18 Because of remission of these, there is no more offering for sin.
26 But if we sin willfully after having received the knowledge of the truth, there remains no sacrifice against sins for us (including and especially Christ's lethal bloody sacrifice of Himself on the cross of crucifixion),
27 but certain fearful expectation of judgment and fiery indignation, which shall devour the adversaries.
In summary, The New Covenant of noticeable absence of animal sacrifices and appointing family-lineage mortal (and quasi-moral) priests to repeatedly do rituals relating to flesh (in contrast to conscience) purification as a sort of human-based "works righteousness" whether done "in faith" or not, does not abrogate the requirement of blood-of-Christ-redeemed saints to BOTH obey the moral Law [such as the Ten Commandments] perfectly, and TRY to obey the moral Law perfectly.
It simply applies to the ceremonial law of family-line priests offering animal sacrifices not worthy nor necessary for atonement against sins in replacement of, or substitution for, Christ, his Sacrifice and gospel thereof.
It goes right along with a proper understanding of the frequently-also-misapplied verses of Romans and Galatians which (to the lawless who despise the moral Law) are presumed to abrogate the necessity of doing good works 24/7 and instead - while detesting moral Law with the excuse of: "we're saved by grace through faith not by doing good works of the moral Law" -- so as to fulfill carnel cravings of wicked works of the flesh.
We MUST (not "should" nor even "can") -- as a Divine demand, define "sin" by the moral Law, and avoid doing such sin -- whether we like it or not. And do we do it simply "out of love for Christ?"

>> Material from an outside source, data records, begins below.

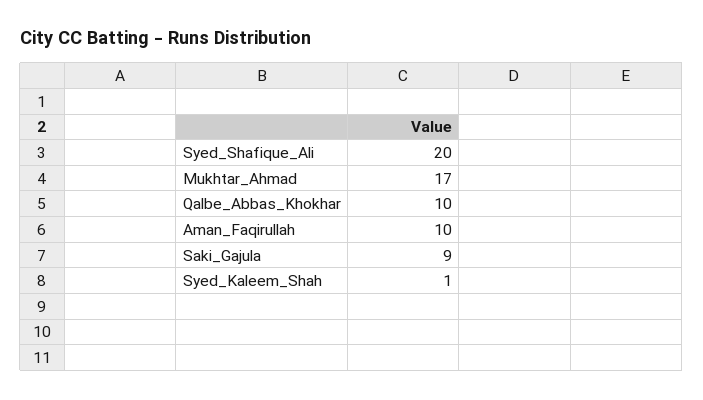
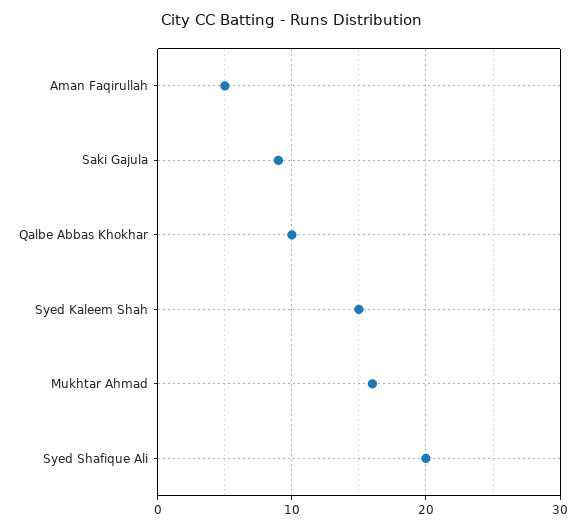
Mukhtar_Ahmad: 17 -> 16
Aman_Faqirullah: 10 -> 5
Syed_Kaleem_Shah: 1 -> 15

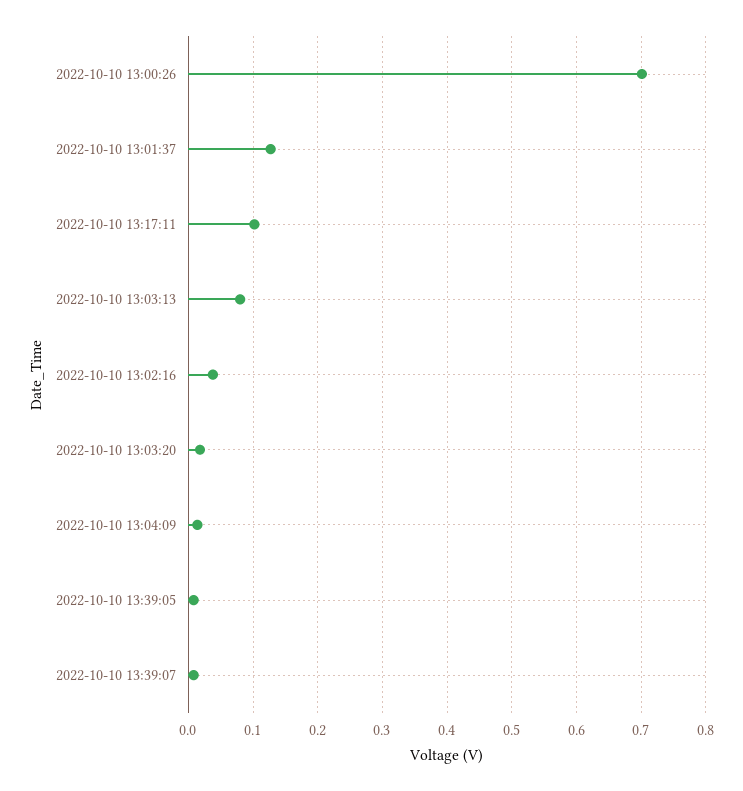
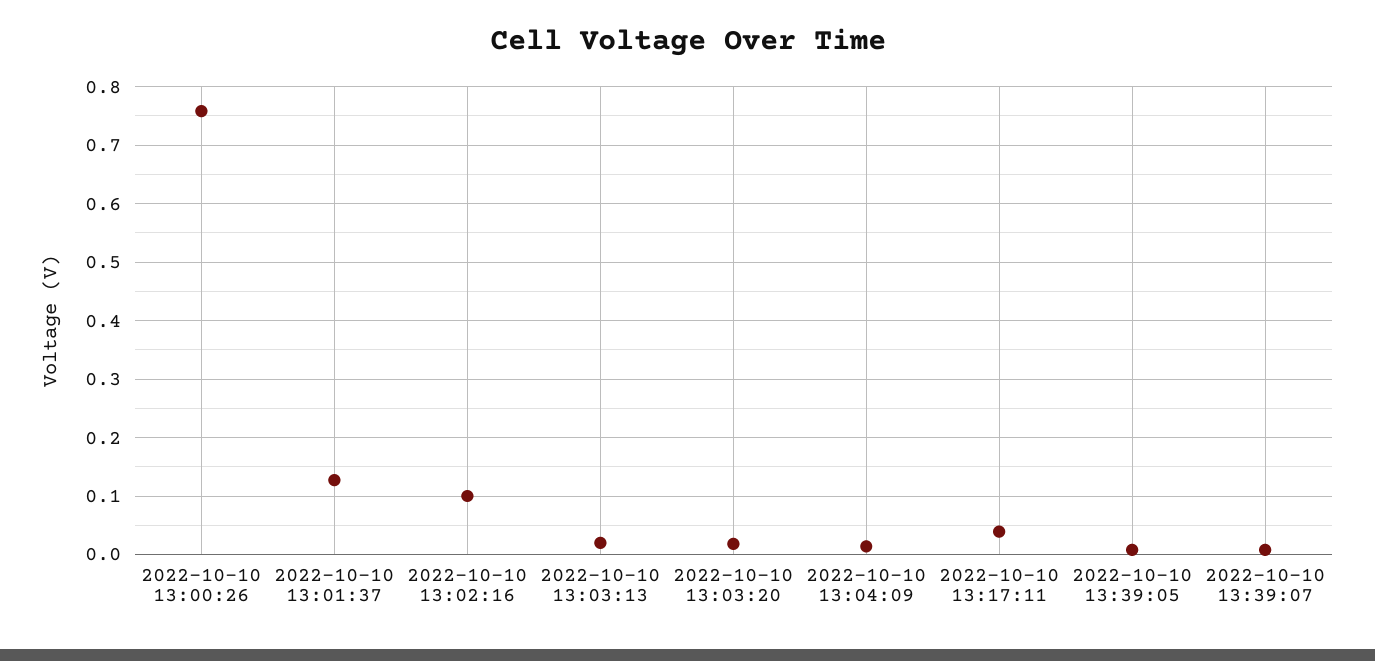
2022-10-10 13:00:26: 0.7 -> 0.76
2022-10-10 13:17:11: 0.1 -> 0.04
2022-10-10 13:03:13: 0.08 -> 0.02
2022-10-10 13:02:16: 0.04 -> 0.1

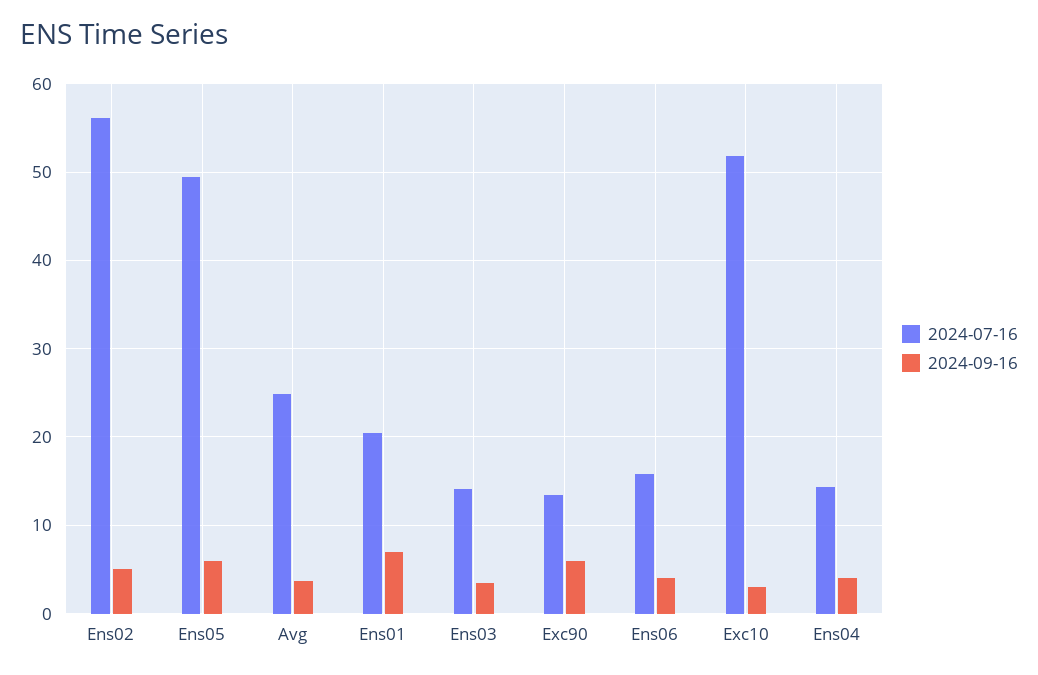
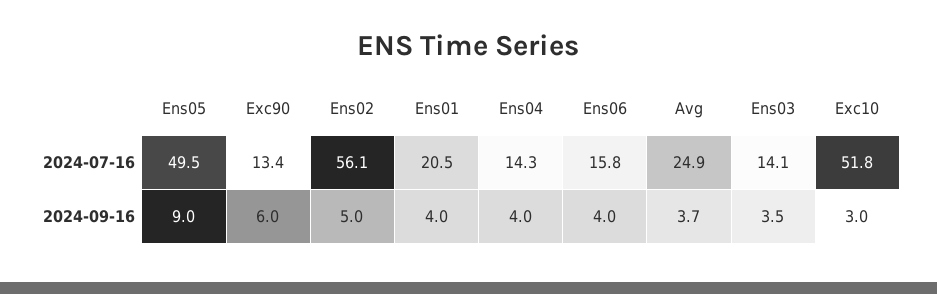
2024-09-16, Ens05: 6 -> 9
2024-09-16, Ens01: 7 -> 4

How many of us stop at red stoplights or get current license-plate tabs merely "out of love for the government"?
If we do not like nor want to be bossed around by God the Creator and not accommodate to His sovereign manifestions within His environment and get out of their way being that they are not going to get out of our way, which we are helplessly confined within -- that is just tough. Live with it . . . or die a miserable painful death.
James counteracts grace-by-faith-only heresy with his:
James 2:24 You see that a human is justified [i.e. saved] by [doing good] works and not by faith alone.
[The apparent exact opposite of Romans and Galatians faith-only cultism].
Both OUR human faith and OUR human works (relating to what "justifies" or saves us) are (though empowered from the Father of lights from whom every good and perfect gift comes) imperfect and not always reliable.
NEITHER [our] faith NOR [our] works (good and/or evil) can nor do atone against our sins.
Having occasional and unreliable faith in Christ, and having done some good works, doing some good works now, or planning to (in the future) do some or all good works . . . can NEVER absolve us of past sins (of disobeying, and not "breaking", the moral Law).
The ONLY thing that atones against our sins is Christ's lethal sacrifice of Himself for us.
And the one big work (amongst many others with respect to Law-obedience) is to believe that that Lethal Sacrificial Death of Jesus on that cross does indeed atone for all our past, present, and future sins.
And, of course, believing that "in faith."
. . . something the demons and Satan have not, do not, and never will apply to themselves, nor have applied to them.